> **SOURCE**:

Sunday, July 29, 2012

Grow Your Own With Jeff Schmuki

Robert Boyd

I wasn't expecting much from Jeff Schmuki's GenAIRator (on view at the Art League through August 31) when I first read about it. When I read the description, my reaction was to wonder why this was a work of art? Don't get me wrong--I recognize that since Duchamp, anything can be a work of art depending on context, intent, etc. But what I was wondering was, why bother calling this indoor growing system an artwork? There is a whole gardening subculture that appreciates this kind of homemade technology for what it is--a way to grow plants indoors. Instead of bringing these PVC pipe gardens into an art environment, why not take to people who would really understand it. What is added by putting it in an art gallery?

In short, I was skeptical. And I mention this because if an artist can win over someone who shows up prepared to dislike the art, well, that's a real achievement. Schmuki's GenAIRator snuck up on me. When you walk into the gallery, the first thing that hits you is the amplified, gurgling sound of water. You see two complex PVC pipe planters, one horizontal and one with the pipes arranged in a stair-step arrangement. Each pipe holds several round pot-like things, each of which have something growing out of it.

Jeff Schmuki, Edible Sound Producing Hydro Unit #1, 2012, mixed media (including Greek oregano, Italian parsley, silver lemon thyme, lemon verbena, sweet basil, English mint, garlic chives, variegated basil, lemon balm, curry plant, purple sage, squash)

Maybe it was just the air-conditioning, but it really felt like the air was fresher in that room. Of course, the front gallery was the perfect location for the installation. The room really let the sun in, and it makes it feel as if you are in a green house.

Edible Sound Producing Hydro Unit #1 was the horizontal planter, and it was filled with various herbs and spices. Not being a gardener, I won't comment on the quality of the set-up as a a planter. It looked complex and well-thought out, but I don't really know if this is an efficacious way to grow herbs indoors. It seemed to be working well on the days I visited. (If there are any gardeners out there who can comment on it from a horticultural standpoint, I'd appreciate your comments.)

> **TO BE DONE**: Transcribe the review of the GenAIRator installation verbatim, everything from "In short, I" down to "purple sage, squash)".

Collection entries
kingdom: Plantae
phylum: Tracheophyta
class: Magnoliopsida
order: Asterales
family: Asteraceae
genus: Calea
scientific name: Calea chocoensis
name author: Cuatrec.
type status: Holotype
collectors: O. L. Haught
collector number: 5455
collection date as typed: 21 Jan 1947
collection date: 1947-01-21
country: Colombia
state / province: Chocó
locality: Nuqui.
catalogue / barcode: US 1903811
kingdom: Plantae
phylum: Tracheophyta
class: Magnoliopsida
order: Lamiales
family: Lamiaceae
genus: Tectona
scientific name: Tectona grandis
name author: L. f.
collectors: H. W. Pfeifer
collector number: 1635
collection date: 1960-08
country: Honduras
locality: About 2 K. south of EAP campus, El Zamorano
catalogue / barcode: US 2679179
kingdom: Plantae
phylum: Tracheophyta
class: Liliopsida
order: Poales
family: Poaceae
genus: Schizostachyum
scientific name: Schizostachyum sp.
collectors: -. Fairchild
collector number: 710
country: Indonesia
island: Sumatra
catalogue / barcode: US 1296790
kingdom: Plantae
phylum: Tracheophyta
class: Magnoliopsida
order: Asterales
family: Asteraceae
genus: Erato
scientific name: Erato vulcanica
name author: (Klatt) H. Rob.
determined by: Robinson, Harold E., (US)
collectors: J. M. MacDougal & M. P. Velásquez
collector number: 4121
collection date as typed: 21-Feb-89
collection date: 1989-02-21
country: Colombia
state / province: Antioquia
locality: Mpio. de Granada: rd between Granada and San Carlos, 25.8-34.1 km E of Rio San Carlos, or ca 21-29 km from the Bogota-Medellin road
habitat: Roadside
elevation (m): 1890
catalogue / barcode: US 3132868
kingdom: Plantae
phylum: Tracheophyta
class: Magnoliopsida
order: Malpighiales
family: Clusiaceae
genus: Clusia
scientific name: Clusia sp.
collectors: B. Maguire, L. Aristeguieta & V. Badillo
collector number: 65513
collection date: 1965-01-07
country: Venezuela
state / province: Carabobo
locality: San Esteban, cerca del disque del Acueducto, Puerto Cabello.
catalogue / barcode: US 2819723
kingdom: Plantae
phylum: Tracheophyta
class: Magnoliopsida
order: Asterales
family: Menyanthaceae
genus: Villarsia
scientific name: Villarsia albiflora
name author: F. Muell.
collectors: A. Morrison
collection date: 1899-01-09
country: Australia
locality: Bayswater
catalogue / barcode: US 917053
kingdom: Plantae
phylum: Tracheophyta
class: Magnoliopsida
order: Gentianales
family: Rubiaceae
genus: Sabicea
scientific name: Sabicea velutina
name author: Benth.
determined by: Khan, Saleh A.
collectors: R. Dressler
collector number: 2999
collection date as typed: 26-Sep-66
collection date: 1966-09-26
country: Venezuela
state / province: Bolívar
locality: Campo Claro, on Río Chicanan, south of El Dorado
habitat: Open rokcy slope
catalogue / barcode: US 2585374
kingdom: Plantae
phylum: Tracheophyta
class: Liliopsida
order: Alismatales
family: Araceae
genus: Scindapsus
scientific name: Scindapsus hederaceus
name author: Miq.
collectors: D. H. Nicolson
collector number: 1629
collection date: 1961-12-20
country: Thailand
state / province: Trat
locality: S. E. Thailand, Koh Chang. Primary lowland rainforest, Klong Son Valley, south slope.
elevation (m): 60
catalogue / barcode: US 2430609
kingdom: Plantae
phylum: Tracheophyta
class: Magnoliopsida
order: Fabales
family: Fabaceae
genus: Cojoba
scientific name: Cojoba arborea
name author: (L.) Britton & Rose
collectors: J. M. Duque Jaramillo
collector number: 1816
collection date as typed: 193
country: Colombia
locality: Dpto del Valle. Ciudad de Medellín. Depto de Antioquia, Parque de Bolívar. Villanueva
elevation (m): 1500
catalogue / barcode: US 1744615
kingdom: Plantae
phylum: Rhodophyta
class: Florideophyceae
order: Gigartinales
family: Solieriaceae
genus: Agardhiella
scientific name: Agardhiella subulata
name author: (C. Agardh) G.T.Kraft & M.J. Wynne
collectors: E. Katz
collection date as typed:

> **COMPLETE ANSWER**:
In short, I was skeptical. And I mention this because if an artist can win over someone who shows up prepared to dislike the art, well, that's a real achievement. Schmuki's GenAIRator snuck up on me. When you walk into the gallery, the first thing that hits you is the amplified, gurgling sound of water. You see two complex PVC pipe planters, one horizontal and one with the pipes arranged in a stair-step arrangement. Each pipe holds several round pot-like things, each of which have something growing out of it.

Jeff Schmuki, Edible Sound Producing Hydro Unit #1, 2012, mixed media (including Greek oregano, Italian parsley, silver lemon thyme, lemon verbena, sweet basil, English mint, garlic chives, variegated basil, lemon balm, curry plant, purple sage, squash)